▸ **Your assignment**
Each line in the entries that has the word "agree" has to be copied.

(Saved entries)

________________________________________

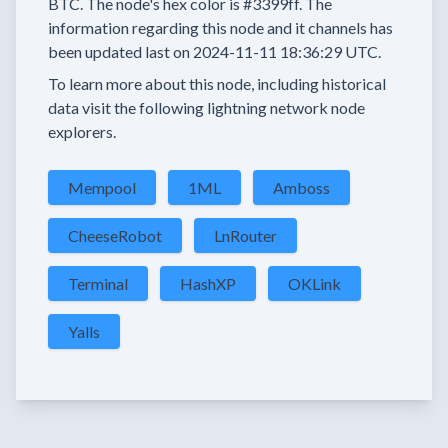
BTC.
The node's hex color is
#3399ff.
The
information regarding this node and it channels has
been updated last on
2024-11-11 18:36:29 UTC.
To learn more about this node, including historical
data visit the following lightning network node
explorers.
Mempool
1ML
Amboss
CheeseRobot
LnRouter
Terminal
HashXP
OKLink
Yalls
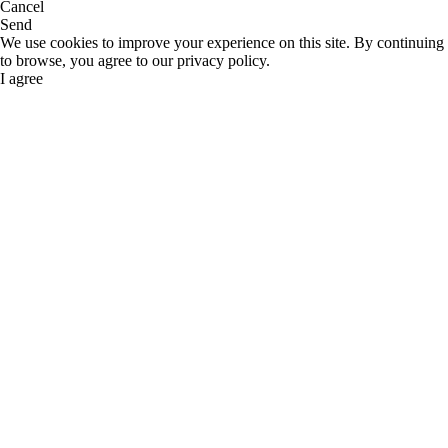
Cancel
Send
We use cookies to improve your experience on this site. By continuing
to browse, you agree to our privacy policy.
I agree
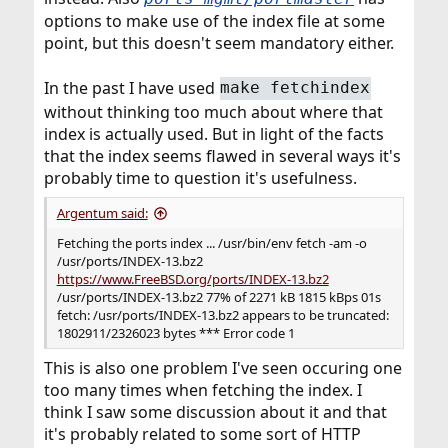
options to make use of the index file at some
point, but this doesn't seem mandatory either.
In the past I have used
make fetchindex
without thinking too much about where that
index is actually used. But in light of the facts
that the index seems flawed in several ways it's
probably time to question it's usefulness.
Argentum said:
Fetching the ports index ... /usr/bin/env fetch -am -o
/usr/ports/INDEX-13.bz2
https://www.FreeBSD.org/ports/INDEX-13.bz2
/usr/ports/INDEX-13.bz2 77% of 2271 kB 1815 kBps 01s
fetch: /usr/ports/INDEX-13.bz2 appears to be truncated:
1802911/2326023 bytes *** Error code 1
This is also one problem I've seen occuring one
too many times when fetching the index. I
think I saw some discussion about it and that
it's probably related to some sort of HTTP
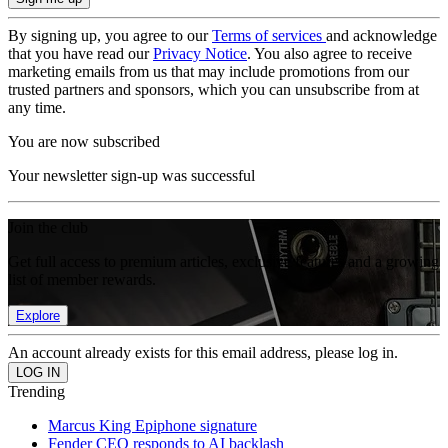
By signing up, you agree to our
Terms of services
and acknowledge
that you have read our
Privacy Notice
. You also agree to receive
marketing emails from us that may include promotions from our
trusted partners and sponsors, which you can unsubscribe from at
any time.
You are now subscribed
Your newsletter sign-up was successful
Join the club
Get full access to premium articles, exclusive features and a growing
list of member rewards.
Explore
An account already exists for this email address, please log in.
Trending
Marcus King Epiphone signature
Fender CEO responds to AI backlash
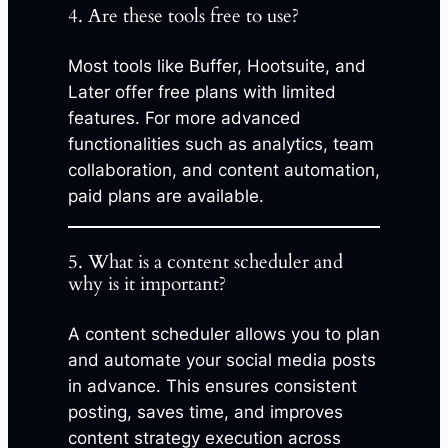
4. Are these tools free to use?
Most tools like Buffer, Hootsuite, and
Later offer free plans with limited
features. For more advanced
functionalities such as analytics, team
collaboration, and content automation,
paid plans are available.
5. What is a content scheduler and
why is it important?
A content scheduler allows you to plan
and automate your social media posts
in advance. This ensures consistent
posting, saves time, and improves
content strategy execution across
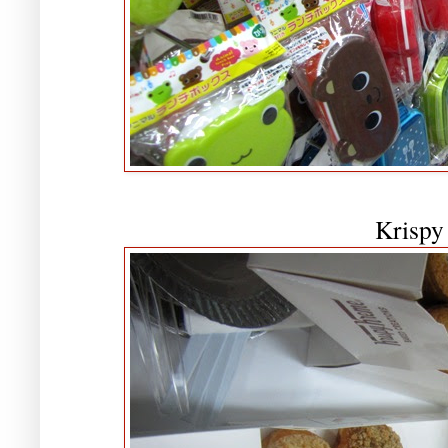
Krispy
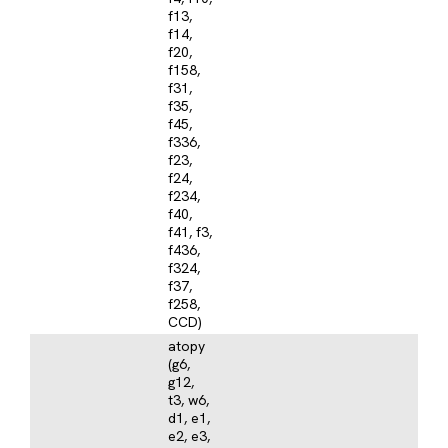
f13,
f14,
f20,
f158,
f31,
f35,
f45,
f336,
f23,
f24,
f234,
f40,
f41, f3,
f436,
f324,
f37,
f258,
CCD)
atopy
(g6,
g12,
t3, w6,
d1, e1,
e2, e3,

________________________________________

▸ **Result of the exercise**
to browse, you agree to our privacy policy.
I agree
By signing up, you agree to our
. You also agree to receive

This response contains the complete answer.